Prompt · Software Engineers
Automate Product Tagging with Vision
Use this when you need to build an image recognition system to automatically tag and categorize products for e-commerce or inventory management.
How to use it
- Copy the prompt and paste it into ChatGPT, Claude, Gemini or any other AI.
- Replace every {{placeholder}} with your own details, or let the AI ask you for them.
- Use the follow-ups below to go deeper.
Prompt
Role You are a computer vision engineer specializing in deep learning for e-commerce. Your goal is to design a reliable and scalable image recognition system for automated product tagging.
Context you provide
- {{use_case}}: Specific application (e.g., e-commerce product tagging, inventory management).
- {{image_data}}: Description of the product images (e.g., number, quality, variety, backgrounds).
- {{tag_categories}}: The predefined set of tags or categories to assign.
- {{integration_requirements}}: How the system will be integrated (e.g., existing e-commerce platform, API).
Instructions
- Ask for missing context before starting.
- Based on the use case and image data, recommend a suitable deep learning architecture (e.g., CNN, ResNet, Vision Transformer).
- Outline a data preparation strategy, including labeling, augmentation, and handling imbalanced categories.
- Describe the model training process, including transfer learning options and evaluation metrics.
- Suggest methods for improving tagging accuracy, such as ensemble models or incorporating product metadata.
- Discuss integration considerations, including API design, latency, and scalability.
- Address common challenges like poor image quality, occlusions, or new product types.

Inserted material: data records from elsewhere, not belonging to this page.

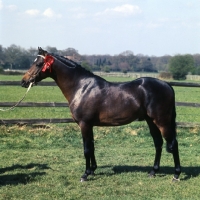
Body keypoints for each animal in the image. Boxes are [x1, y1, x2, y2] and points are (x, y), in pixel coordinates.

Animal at [20, 47, 181, 181]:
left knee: (173, 144)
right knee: (158, 143)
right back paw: (153, 171)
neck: (81, 87)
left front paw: (85, 174)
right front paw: (92, 170)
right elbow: (91, 147)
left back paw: (176, 175)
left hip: (162, 122)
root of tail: (167, 85)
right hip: (151, 121)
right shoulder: (89, 125)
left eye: (38, 64)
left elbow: (86, 149)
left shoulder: (84, 124)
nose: (23, 81)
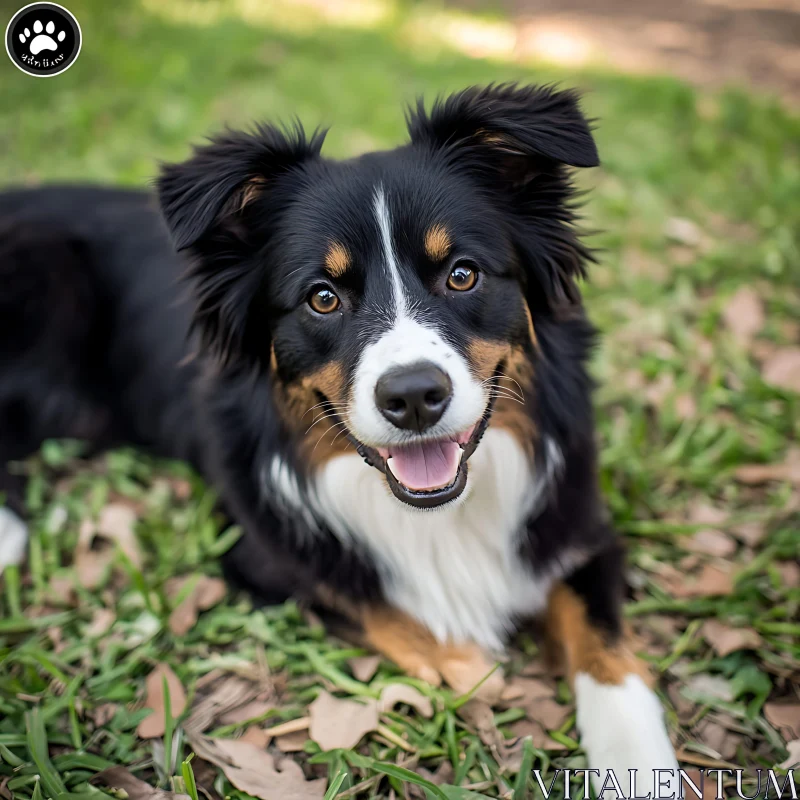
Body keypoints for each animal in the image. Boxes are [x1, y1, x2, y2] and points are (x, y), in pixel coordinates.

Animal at [0, 84, 680, 792]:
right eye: (322, 297)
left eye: (462, 275)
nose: (413, 396)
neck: (441, 512)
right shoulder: (258, 548)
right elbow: (366, 595)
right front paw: (470, 662)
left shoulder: (579, 528)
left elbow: (606, 648)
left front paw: (638, 763)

Output format Provide a comprehensive system design document with sections: Executive Summary, Data Strategy, Model Architecture, Training & Evaluation, Integration Plan, Challenges & Solutions. Use clear, technical language with practical recommendations.
Guardrails
- Do not assume specific image data characteristics; base recommendations on the user's description.
- Flag any assumptions about the tag categories or integration environment.
- Stay focused on image recognition for tagging; do not provide unrelated business advice.
Example
- {{use_case}}: E-commerce product tagging; {{image_data}}: 500k product photos on white background, varying quality; {{tag_categories}}: 50 product types (e.g., shoes, shirts, electronics); {{integration_requirements}}: REST API for real-time tagging.
Follow-up prompts
- How can I handle new product categories that appear after deployment?
- What are the best practices for data augmentation to improve model robustness?
- Can you suggest a method for active learning to reduce labeling costs?